** Opening Records shown block **

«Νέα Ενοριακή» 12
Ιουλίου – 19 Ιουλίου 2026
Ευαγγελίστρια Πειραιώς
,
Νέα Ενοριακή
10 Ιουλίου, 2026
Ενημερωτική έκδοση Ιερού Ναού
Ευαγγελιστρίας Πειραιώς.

** Closing Records shown block **
** Opening Records shown block **

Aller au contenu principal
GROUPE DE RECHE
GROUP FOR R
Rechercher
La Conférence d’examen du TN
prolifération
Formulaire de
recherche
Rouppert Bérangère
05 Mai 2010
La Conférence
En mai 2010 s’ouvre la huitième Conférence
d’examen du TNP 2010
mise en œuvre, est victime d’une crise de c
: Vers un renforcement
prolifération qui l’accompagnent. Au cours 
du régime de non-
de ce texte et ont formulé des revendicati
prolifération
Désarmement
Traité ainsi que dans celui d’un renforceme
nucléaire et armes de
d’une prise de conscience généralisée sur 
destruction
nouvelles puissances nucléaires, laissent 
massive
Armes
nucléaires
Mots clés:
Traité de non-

** Closing Records shown block **

### What is needed
Where a line in the records above contains the word "Conférence", copy that line.

### Task output
La Conférence d’examen du TN
La Conférence
En mai 2010 s’ouvre la huitième Conférence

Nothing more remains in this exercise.